PIATTO, VENEZIA, MASTRO DOMENICO E COLLABORATORI, 1560-1570 CIRCA
in maiolica dipinta in policromia con arancio, giallo, verde, blu, bruno di manganese nei toni del nero, marrone e bianco di stagno. Sul retro iscrizione in blu: arme diachile fabbri/ cate daullchano secondo/ omer; diam cm 25, diam. piede cm 12, alt. cm 4,2
A DISH, VENICE, MASTRO DOMENICO AND COWORKERS, CIRCA 1560-1570
Bibliografia di confronto
J. Lessmann, Herzog Anton Ulrich-Museum Braunschweig. Italienische Majolika. Katalog der Sammlung, Brunswick 1979, pp. 409-481;
J. Lessmann, Italienische Majolika Aus Goethes Besitz: Bestandskatalog Klassik Stiftung Weimar Goethe-Nationalmuseum: Bestandskatalog Der Klassik Stiftung, Weimar 2015, pp. 234-237 nn. 90-91
Il piatto ha largo cavetto e ampia tesa orizzontale e poggia su base ad anello. La decorazione riveste completamente lo smalto stannifero sul fronte del pezzo, occupando tutto lo spazio senza soluzione di continuità, a dimostrare la grande perizia tecnica del pittore, capace di disporre la scena anche nel cavetto senza creare alcuna perdita di prospettiva. La scena, che è tratta dalla narrazione omerica (Iliade, XVIII, 369 segg.) e raffigura Vulcano intento a forgiare le armi di Achille, prende spunto puntualmente da una xilografia tratta dalla Vita et Metamofoseo D’Ovidio, figurato & abbreuiato in forma d’Epigrammi da M. Gabriello Symeoni edita a Lione nel 1559, e nella stessa incisione si legge anche l’epigramma delineato in bruno di manganese sul retro del piatto sotto il piede, ma con le abbreviazioni e la interpretazione del pittore. Mentre nella fonte la bottega di Vulcano è chiusa tra le mura e accanto al dio compare Venere intenta a sorvegliare la forgiatura per il suo protetto, nel nostro piatto il pittore ambienta la scena in un paesaggio aperto, pur rispettando sia la raffigurazione della divinità principale, sia la presenza della lorica posta ai piedi della postazione di lavoro, qui semplificata e trasformata in una base rocciosa, ma soprattutto riportando nella nuova ambientazione la fornace in muratura presente nell’incisione. Lo stile del pittore è sicuro, il paesaggio dello sfondo denuncia l’influenza delle botteghe marchigiane, ma la mano è assai prossima alle opere della bottega di Mastro Domenico, di cui molte testimonianze sono presenti nelle collezioni tedesche e in particolare nel Museo di Brunswick.

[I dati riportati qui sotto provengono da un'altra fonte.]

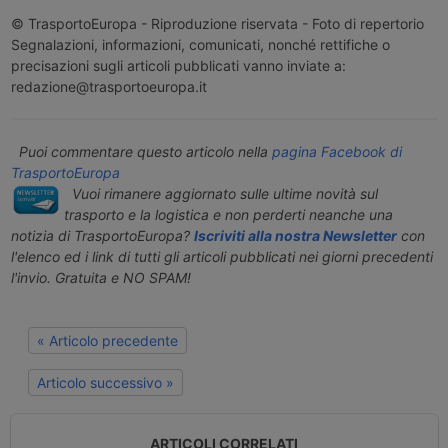
© TrasportoEuropa - Riproduzione riservata - Foto di repertorio
Segnalazioni, informazioni, comunicati, nonché rettifiche o
precisazioni sugli articoli pubblicati vanno inviate a:
redazione@trasportoeuropa.it
Puoi commentare questo articolo nella
pagina Facebook di
TrasportoEuropa
Vuoi rimanere aggiornato sulle ultime novità sul
trasporto e la logistica e non perderti neanche una
notizia di TrasportoEuropa?
Iscriviti alla nostra Newsletter
con
l'elenco ed i link di tutti gli articoli pubblicati nei giorni precedenti
l'invio. Gratuita e NO SPAM!
« Articolo precedente
Articolo successivo »
ARTICOLI CORRELATI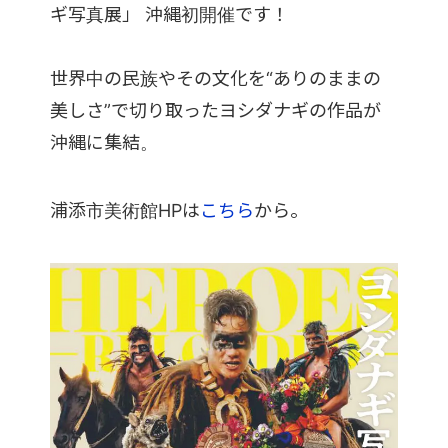
ギ写真展」 沖縄初開催です！
世界中の民族やその文化を“ありのままの
美しさ”で切り取ったヨシダナギの作品が
沖縄に集結。
浦添市美術館HPは
こちら
から。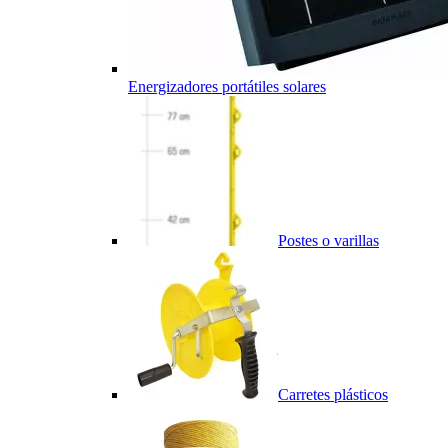
Energizadores portátiles solares
Postes o varillas
Carretes plásticos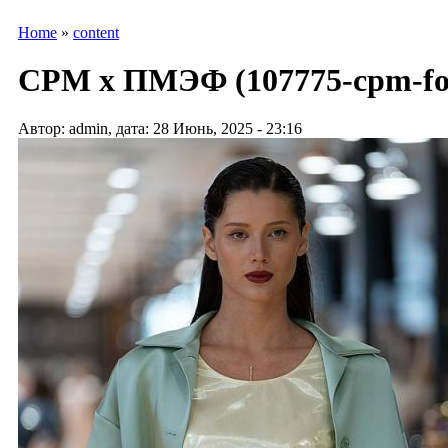
Home
»
content
CPM х ПМЭФ (107775-cpm-fo
Автор: admin, дата: 28 Июнь, 2025 - 23:16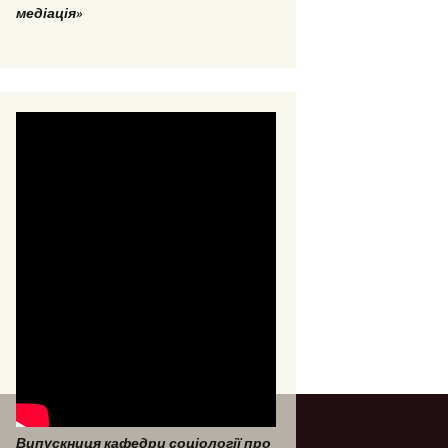
медіація»
Випускниця кафедри соціології про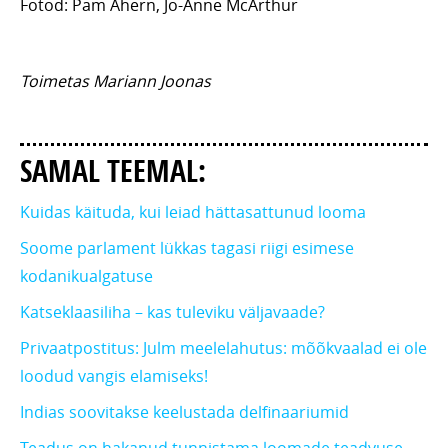
Fotod: Pam Ahern, Jo-Anne McArthur
Toimetas Mariann Joonas
SAMAL TEEMAL:
Kuidas käituda, kui leiad hättasattunud looma
Soome parlament lükkas tagasi riigi esimese
kodanikualgatuse
Katseklaasiliha – kas tuleviku väljavaade?
Privaatpostitus: Julm meelelahutus: mõõkvaalad ei ole
loodud vangis elamiseks!
Indias soovitakse keelustada delfinaariumid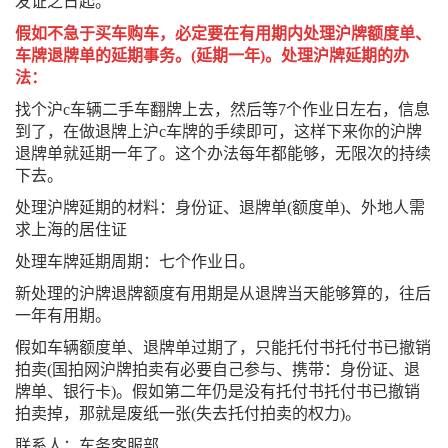
发证之日起。
假如不急于买车购车，必定要在有用期内处理沪牌额度单、
车牌退牌单的延期事务。(延期一年)。处理沪牌延期的办
法：
找个沪c车辆二手车翻牌上去，然后等7个作业日左右，信息
到了，在做退牌上沪c车牌的手续即可，这样下来你的沪牌
退牌单就延期一年了。这个办法每年都能够，无限次的持续
下去。
处理沪牌延期的材料：身份证、退牌单(额度单)、外地人需
求上海的居住证
处理车牌延期周期：七个作业日。
新处理的沪牌退牌额度有用期是从退牌当天能够算的，往后
一年有用期。
假如车辆额度单、退牌单过期了，只能托付书托付书已撤销
拍卖(国拍网沪牌拍卖有必要自己参与、携带：身份证、退
牌单、银行卡)。假如第二年仍是没有托付书托付书已撤销
拍卖掉，那就是废纸一张(失去托付拍卖的权力)。
联系人：车务客服部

Tuttavia ci piace qui soffermarci su alcuni dettagli del piatto, come il cielo che si squarcia in alto lasciando una luce irreale e sovrannaturale, circondata dalle stesse nubi che ritroviamo in un piatto della collezione del Goethe-Nationalmuseum con scena di Ippomene e Atalante (inv. n. II 354-334), in cui anche il paesaggio richiama l’ambiente di formazione del pittore di questi piatti, ma anche lo stile rapido e sicuro nella traduzione delle incisioni e del volto delle figure, che ritroviamo anche in un altro piatto dello stesso Museo con raffigurazione di Caino e Abele (Inv. n. II 354.338).